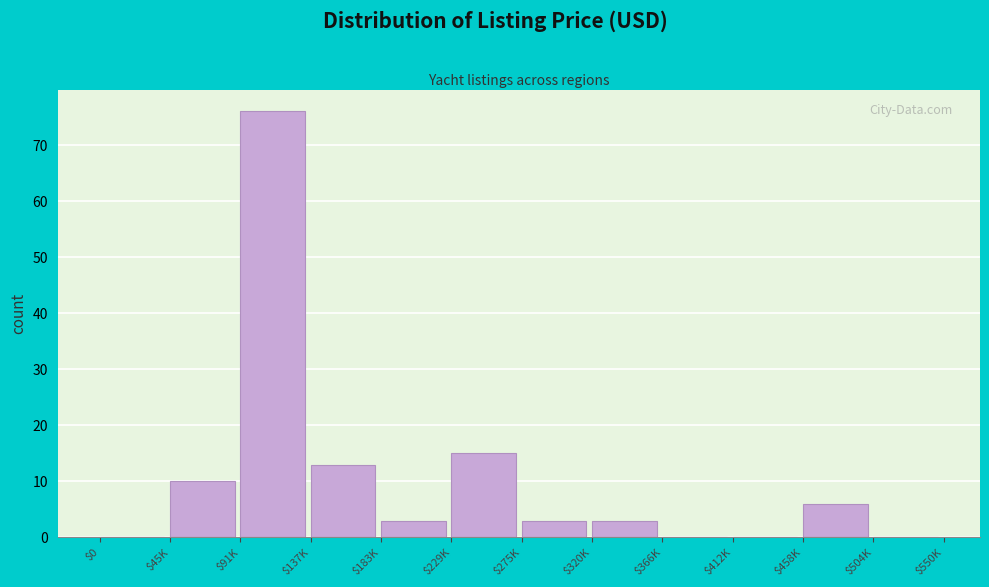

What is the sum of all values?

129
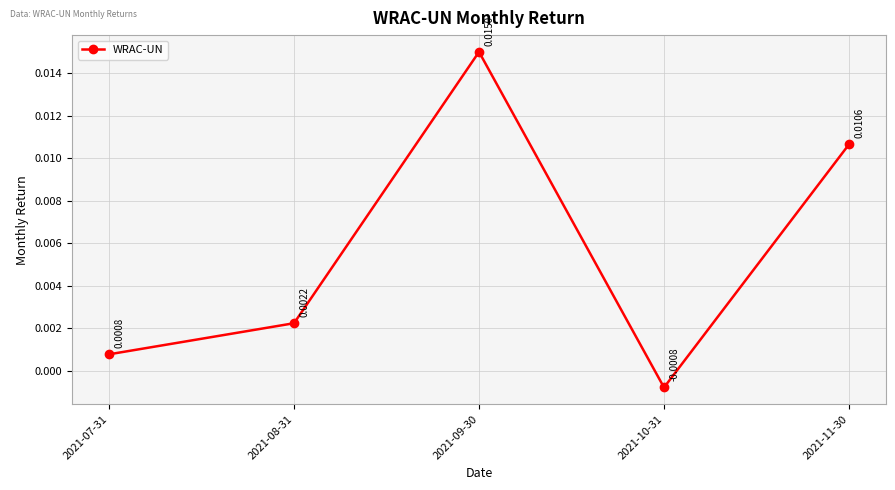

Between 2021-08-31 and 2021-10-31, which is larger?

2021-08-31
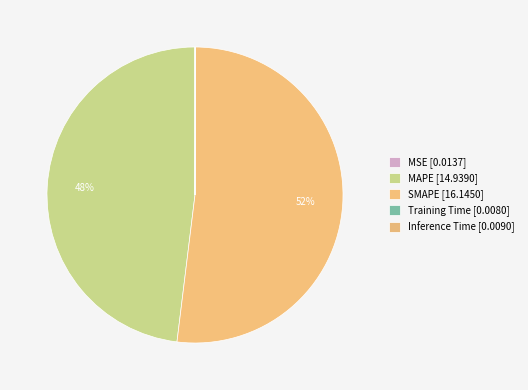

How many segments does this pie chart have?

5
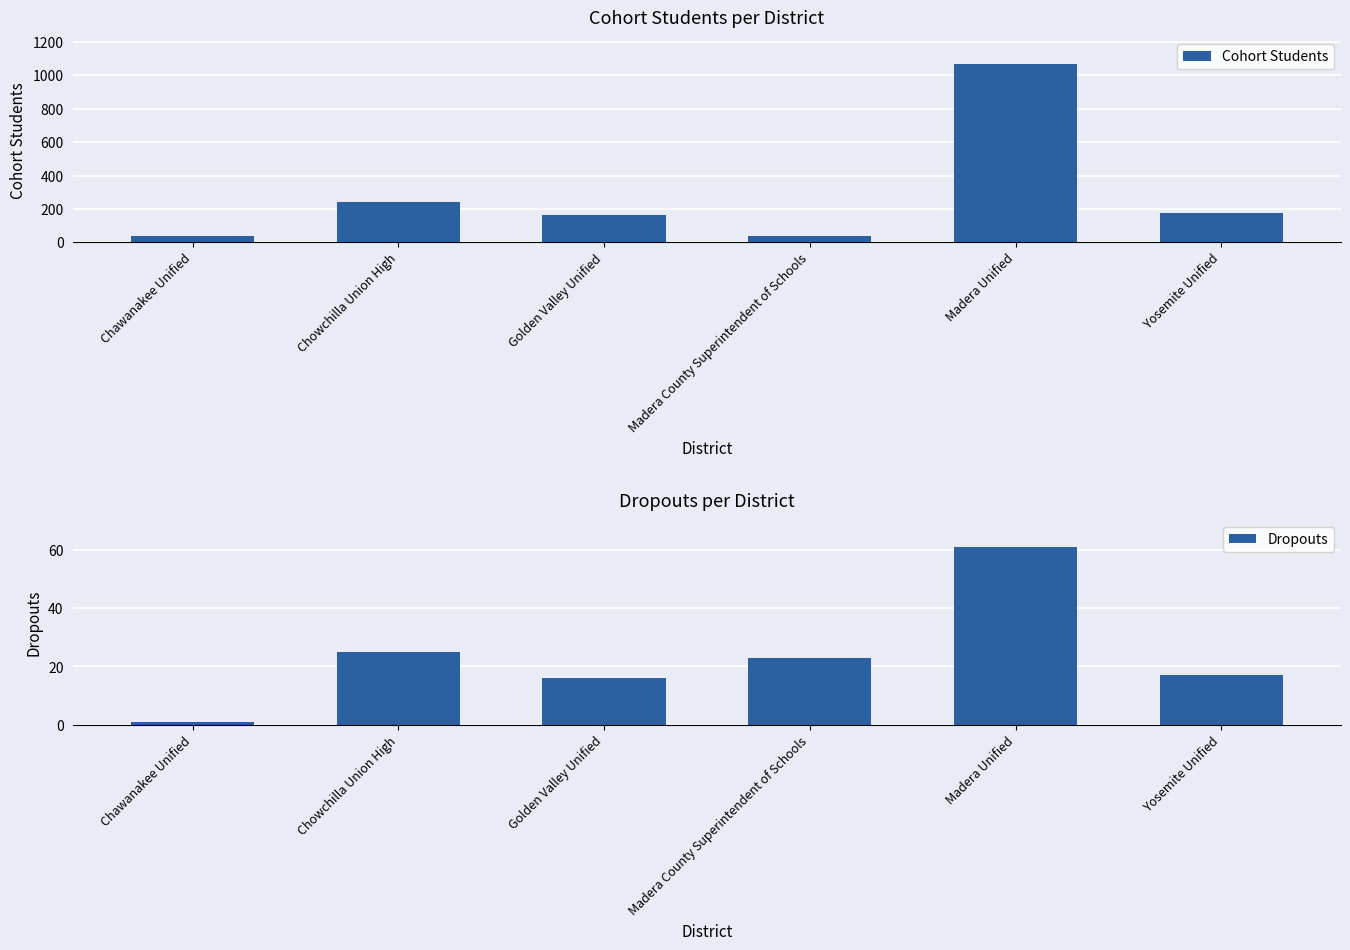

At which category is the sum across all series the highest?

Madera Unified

+---+

■ **Prompt**
Render the records above as a Markdown table with the columns "Row" and "Line." Put each non-blank line in its own numbered row, and leave out the pictures.

■ **Response area**
| Row | Line |
|---|---|
| 1 | What is the sum of all values? |
| 2 | 129 |
| 3 | Between 2021-08-31 and 2021-10-31, which is larger? |
| 4 | 2021-08-31 |
| 5 | How many segments does this pie chart have? |
| 6 | 5 |
| 7 | At which category is the sum across all series the highest? |
| 8 | Madera Unified |